OLG Hamm sieht Wiederkäufer und wiederverkaufenden privaten Erstkäufer benachteiligt

Das Unterlassungsbegehren des Klägers war erfolgreich. Die infrage stehende AGB-Klausel verstoße, so das OLG Hamm, im geschäftlichen Verkehr gegenüber Verbrauchern gegen die Regelung des § 307 Abs. 1 Satz 1 BGB, weil sie den privaten Käufer unangemessen benachteilige. Das Abtretungsverbot behindere den Weiterverkauf des Verbrauchers, weil es die Gewährleistung gegenüber dem gewerblichen Erstverkäufer erschwere. Es benachteilige neben dem Wiederkäufer auch den wiederverkaufenden privaten Erstkäufer.

Erstkäufer würde auch bei von Anfang an mangelhafter Sache mit Gewährleistung belastet

Veräußere der Erstkäufer die Ware, ohne ihm zustehende Gewährleistungsansprüche gegen den Erstverkäufer abtreten zu können, werde er auch bei einer von Anfang an mangelbehafteten Sache mit einer Gewährleistung belastet, für die der gewerbliche Erstverkäufer verantwortlich sei. Das Interesse des Erstkäufers, in solchen Fällen nicht mit der Abwicklung einer möglichen Gewährleistung mit dem gewerblichen Erstverkäufer belastet zu werden, sei schützenswert.

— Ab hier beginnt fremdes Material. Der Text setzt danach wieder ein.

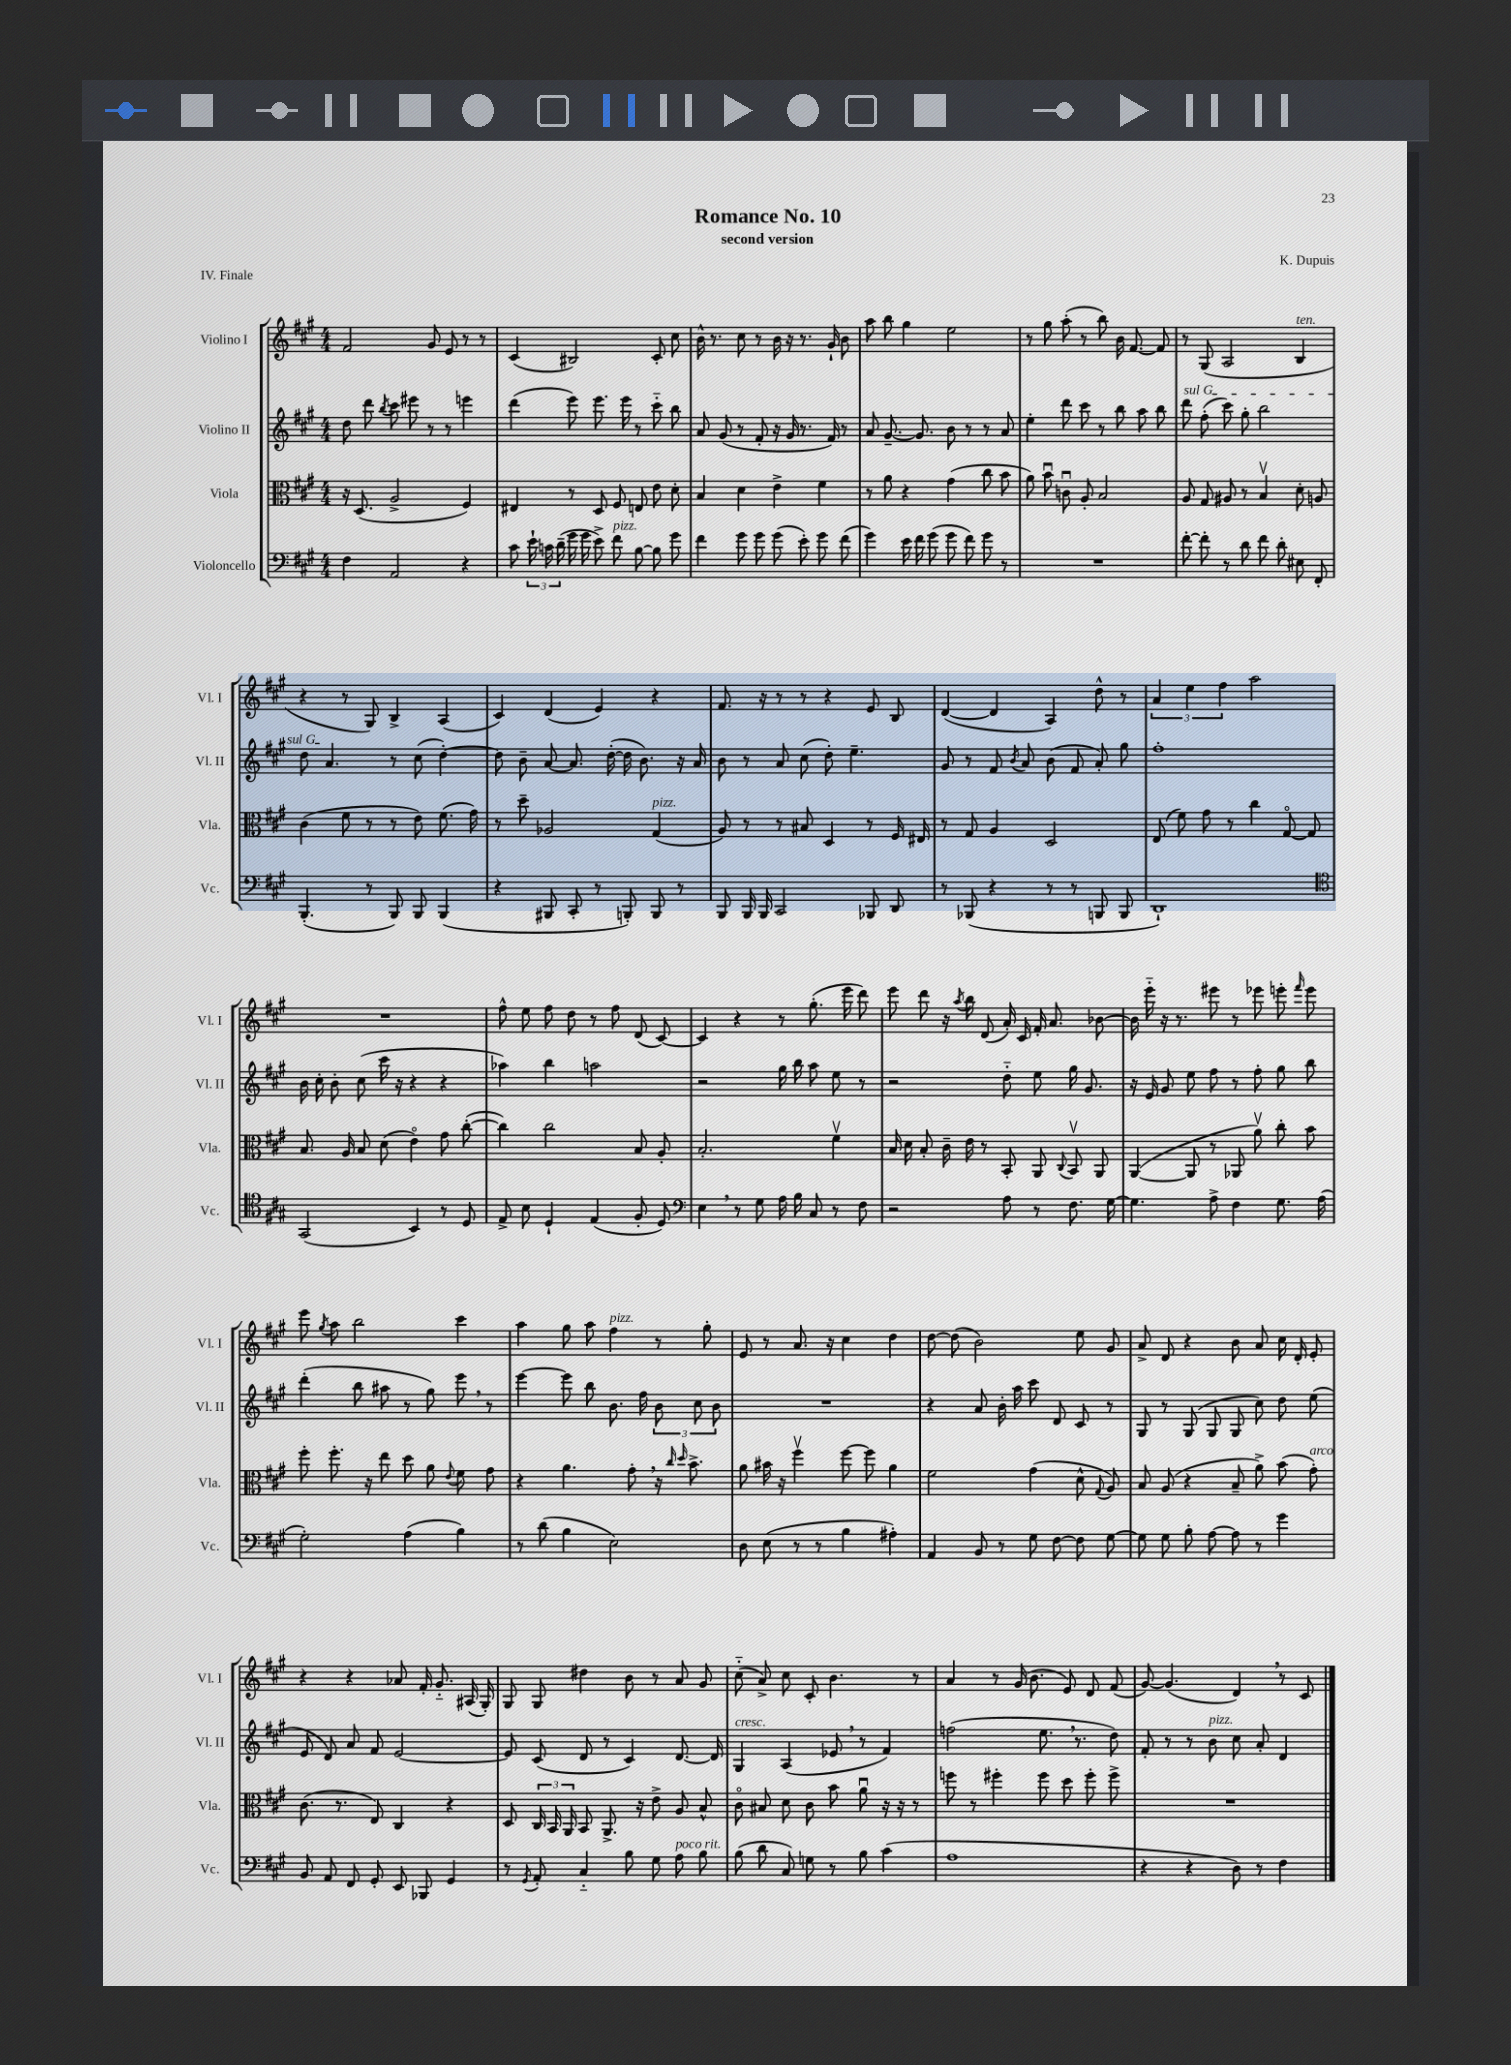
\header { title = "Romance No. 10" composer = "K. Dupuis" subtitle = "second version" piece = "IV. Finale" }
<<
\new StaffGroup <<
\new Staff = "s0" \with { instrumentName = "Violino I" shortInstrumentName = "Vl. I" } {
    \clef treble \key a \major \numericTimeSignature \time 4/4
    \autoBeamOff fis'2 gis'8 e'8 r8 r8 |
    cis'4( bis2) cis'8-. cis''8 |
    b'16-^ r8. cis''8 r8 b'16 r16 r8. gis'16-! b'8 |
    a''8 b''8 gis''4 e''2 |
    r8 gis''8 a''8-.( r8 b''8) b'16 fis'8.~ fis'8 |
    r8 gis8( a2 b4^\markup { \italic "ten." } |
    r4 r8 gis8) b4-> a4( |
    cis'4) d'4( e'4) r4 |
    fis'8. r16 r8 r8 r4 e'8 b8 |
    d'4~( d'4 a4) d''8-^ r8 |
    \tuplet 3/2 { a'4 e''4 fis''4 } a''2 |
    R1 |
    fis''8-^ e''8 fis''8 d''8 r8 fis''8 d'8( cis'8~) |
    cis'4 r4 r8 gis''8.-.( e'''16 d'''8) |
    e'''8 d'''8 r16 \acciaccatura { a''8 } b''16 d'8( a'16-.) cis'16 fis'16-. a'8. bes'8~ |
    bes'16 e'''16-_ r16 r8. eis'''8 r8 ees'''8 e'''8-. \grace { fis'''16 } e'''8 |
    e'''8 \acciaccatura { gis''8 } a''8 b''2 cis'''4 |
    a''4 gis''8 a''8 fis''4^\markup { \italic "pizz." } r8 gis''8-. |
    e'8 r8 a'8. r16 cis''4 d''4 |
    d''8~ d''8( b'2) e''8 gis'8 |
    a'8-> d'8 r4 b'8 a'8 cis''16 d'16-. e'8-. |
    r4 r4 aes'8 fis'16-. gis'8.-_ ais16( gis16-.) |
    gis8 gis8 dis''4 b'8 r8 a'8 gis'8 |
    cis''8-_( a'8->) cis''8 cis'8-. b'4. r8 |
    a'4 r8 gis'16( b'8. e'8) d'8 fis'8( |
    gis'8~) gis'4.( d'4) \breathe r8 cis'8 \bar "|." |
}
\new Staff = "s1" \with { instrumentName = "Violino II" shortInstrumentName = "Vl. II" } {
    \clef treble \key a \major \numericTimeSignature \time 4/4
    \autoBeamOff d''8 d'''8 \acciaccatura { b''8 } cis'''8 eis'''8 r8 r8 e'''4 |
    d'''4( e'''8) e'''8. e'''16 r8 cis'''8-_ b''8 |
    a'8 gis'8( r8 fis'8-. r16 gis'16 r8. fis'16) r8 |
    a'8 gis'8.~-- gis'8. b'8 r8 r8 a'8 |
    e''4-. d'''8 cis'''8 r8 b''8 a''8 b''8 |
    \once \override TextSpanner.bound-details.left.text = \markup { \italic "sul G" } d'''8\startTextSpan fis''8-.( cis'''8) gis''8-. b''2 |
    d''8 a'4.\stopTextSpan r8 cis''8( d''4~-.) |
    d''8 b'8-- a'8~ a'8. d''16~-.( d''16 b'8.) r16 a'16 |
    b'8 r8 a'8 cis''8( d''8-.) e''4.-- |
    gis'8 r8 fis'8 \acciaccatura { b'8 } a'8 b'8( fis'8 a'8-.) gis''8 |
    fis''1-. |
    b'16 cis''16-. b'8-. cis''8( cis'''16 r16 r4 r4 |
    aes''4) b''4 a''2 |
    r2 gis''16 b''16 a''8 e''8 r8 |
    r2 d''8-_ e''8 gis''16 gis'8. |
    r16 e'16 gis'8 e''8 fis''8 r8 fis''8-. gis''8 b''8 |
    d'''4-.( b''8 ais''8 r8 gis''8) e'''8 \breathe r8 |
    e'''4~ e'''8 b''8 b'8. fis''16 \tuplet 3/2 { b'8 cis''8 b'8 } |
    R1 |
    r4 a'8 b'16-. a''16 cis'''8 d'8 cis'8 r8 |
    gis8 r8 gis8( gis8 gis8 cis''8) d''8 e''8( |
    e'8 d'8) a'8 fis'8 e'2~ |
    e'8 cis'8( d'8 r8 cis'4) d'8.~ d'16 |
    gis4^\markup { \italic "cresc." } a4( ees'8 \breathe r8 fis'4) |
    f''2( e''8. \breathe r8. d''8) |
    fis'8-. r8 r8 b'8^\markup { \italic "pizz." } cis''8 a'8-. d'4 \bar "|." |
}
\new Staff = "s2" \with { instrumentName = "Viola" shortInstrumentName = "Vla." } {
    \clef alto \key a \major \numericTimeSignature \time 4/4
    \autoBeamOff r16 d8.( a2-> fis4) |
    eis4 r8 d8 fis8 e8 e'8 d'8-. |
    b4 d'4 e'4-> fis'4 |
    r8 a'8 r4 gis'4( cis''8 b'8 |
    a'8) b'8\downbow c'8\downbow a8-. b2 |
    a8 gis8 ais8 r8 b4\upbow d'8-. a8 |
    cis'4( fis'8 r8 r8 e'8) fis'8.( gis'16) |
    r8 d''8-- aes2 gis4^\markup { \italic "pizz." }( |
    a8) r8 r8 bis8 d4 r8 fis16 eis16 |
    r8 gis8 a4 d2 |
    e8( fis'8) gis'8 r8 cis''4 gis8~\flageolet gis8 |
    b8. a16 b8 d'8( e'4\flageolet) gis'8 cis''8~-.( |
    cis''4) cis''2 b8 a8-. |
    b2.-. fis'4\upbow |
    b16 d'16 b8-. cis'16-- e'16 r8 b,8-. a,8 \appoggiatura { cis8 } b,8\upbow a,8 |
    a,4~( a,8 r8 aes,8 a'8\upbow) cis''8-. b'8 |
    fis''8-. fis''8.-. r16 e''8 d''8 a'8 \appoggiatura { e'8 } fis'8 gis'8 |
    r4 a'4. gis'8-. \breathe r16 \grace { cis''16 d''16 } b'8.-> |
    a'8 bis'16 r16 fis''4\upbow fis''8~ fis''8 a'4 |
    fis'2 gis'4( d'8-^ \appoggiatura { gis8 } a8) |
    b8 a8( r4 b8-- a'8->) b'8( gis'8-.^\markup { \italic "arco" }) |
    cis'8.( r8. e8) cis4 r4 |
    d8 \tuplet 3/2 { cis16 b,16 a,16 } b,8 a,8.-> r16 e'8-> a8 b8-^ |
    cis'8\flageolet bis8 d'8 cis'8 b'8 a'8\downbow r16 r16 r8 |
    f''8 r8 fis''4-. fis''8 d''8 fis''8-. fis''8-> |
    R1 \bar "|." |
}
\new Staff = "s3" \with { instrumentName = "Violoncello" shortInstrumentName = "Vc." } {
    \clef bass \key a \major \numericTimeSignature \time 4/4
    \autoBeamOff fis4 a,2 r4 |
    cis'8 \tuplet 3/2 { e'16-! c'16 d'16--( } gis'16 gis'16 e'8->) fis'8^\markup { \italic "pizz." } b8~ b8 gis'8 |
    fis'4 gis'8 gis'8 gis'8( e'8-.) gis'8 fis'8( |
    gis'4) e'16 fis'16 gis'8( gis'8 fis'8) gis'8 r8 |
    R1 |
    fis'8~-. fis'8-. r8 d'8 fis'8 d'8-. eis8 fis,8-. |
    b,,4.-.( r8 b,,8) b,,8 b,,4( |
    r4 bis,,8 cis,8-. r8 b,,8-.) b,,8 r8 |
    b,,8 b,,16 b,,16 cis,2 bes,,8 d,8 |
    r8 bes,,8( r4 r8 r8 b,,8 b,,8 |
    d,1-!) |
    \clef tenor gis,2( b,4) r8 d8 |
    e8-> b8 d4-! e4( fis8-. d8) |
    \clef bass e4 \breathe r8 gis8 a16 b16 cis8 r8 fis8 |
    r2 a8 r8 fis8. gis16~ |
    gis4. a8-> fis4 gis8. a16( |
    gis2-.) a4( b4) |
    r8 d'8( b4 e2) |
    d8 e8( r8 r8 b4 ais4-.) |
    a,4 b,8 r8 gis8 fis8~ fis8 gis8~ |
    gis8 gis8 b8-. a8~ a8 r8 gis'4 |
    b,8 a,8 fis,8 gis,8-. e,8 bes,,8 gis,4 |
    r8 \acciaccatura { gis,8 } a,8-. cis4-_ b8 gis8 a8^\markup { \italic "poco rit." } b8 |
    b8( d'8 cis8) g8 r8 b8 cis'4( |
    a1 |
    r4 r4 d8) r8 fis4 \bar "|." |
}
>>
>>
\layout { \context { \Score \remove "Bar_number_engraver" } }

Gewerblicher Erstverkäufer muss Gefahr der Konfrontation mit unbekannten Gewährleistungsgläubigern tragen

Das Interesse des gewerblichen Erstverkäufers, durch ein Abtretungsverbot der Gefahr entgegenzuwirken, dass ihm völlig unbekannte Dritte als Gewährleistungsgläubiger aufgezwungen werden, überwiege im Verkehr mit Verbrauchern nicht gegenüber den Käuferinteressen, meint das OLG Hamm. Die Gewährleistungshaftung werde in diesen Fällen nicht ausgedehnt, sondern lediglich verlagert. Im Internetversandhandel mit dem Verbraucher seien dem Versandhändler zudem seine Vertragspartner in der Regel nicht persönlich, sondern nur namentlich bekannt.